Питерсон протянул ей пачку сигарет. Она закурила.
— Простите. Не следовало брать вас с собой. Не подумала, — извинилась она.
— Ерунда. Он того не стоит.
— Да нет. Он дал нам зацепку, причем сам о том не подозревая.
Питерсон повернулся к ней, и впервые за все утро его взгляд просветлел.
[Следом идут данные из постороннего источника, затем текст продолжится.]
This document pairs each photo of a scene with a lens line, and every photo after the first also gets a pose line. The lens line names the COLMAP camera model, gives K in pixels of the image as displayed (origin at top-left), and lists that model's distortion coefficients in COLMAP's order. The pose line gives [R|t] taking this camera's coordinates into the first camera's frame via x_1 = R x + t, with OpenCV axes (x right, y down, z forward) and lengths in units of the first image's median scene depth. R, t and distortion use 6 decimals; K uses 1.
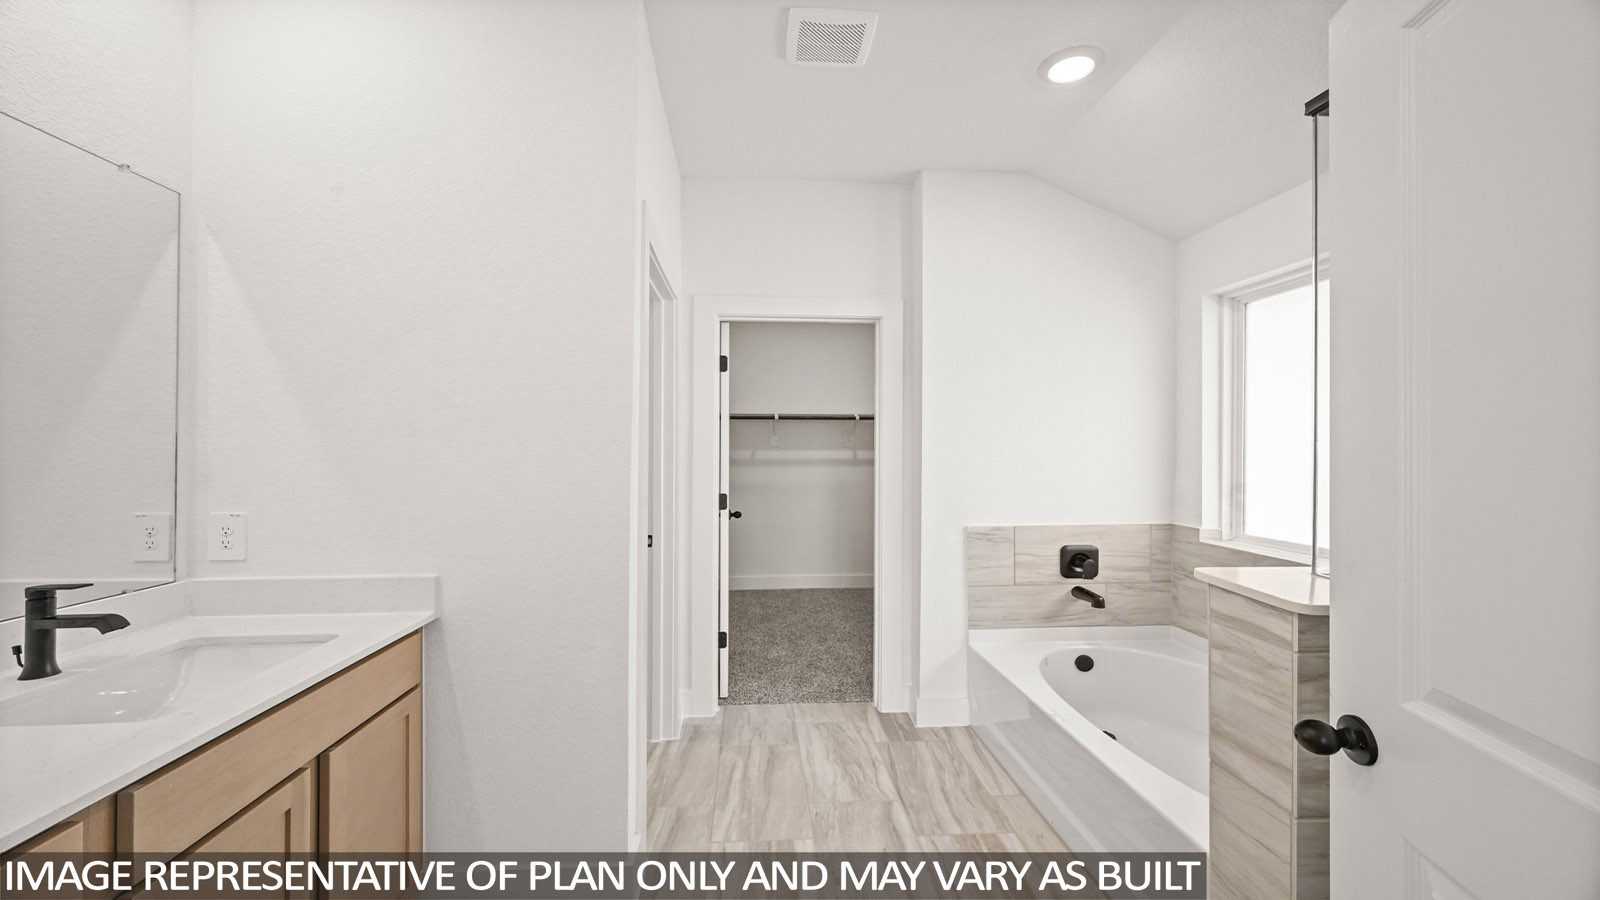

Они пошли по набережной. Эрика передала ему свой разговор с Марксмэном. На Чаринг-Кросс они перехватили по сэндвичу и сели на прямой поезд до Хейза. Железнодорожная компания, как всегда, подала состав из двух вагонов.
— Почему же та старушка скрыла, что Боб Дженнингс ее брат? — вполголоса задалась вопросом Эрика. Все сидячие места были заняты, и им пришлось встать в самом конце переполненного вагона.
— Она и представиться не пожелала, — напомнил Питерсон.
— Но ведь она была в курсе, что мы недавно нашли скелет… сами знаете кого сами знаете где, — сказала Эрика.
Рядом с ними вплотную стояла невысокая женщина. В руках у нее был журнал, но она смотрела на них. Женщина отвела взгляд, как только они повернулись к ней.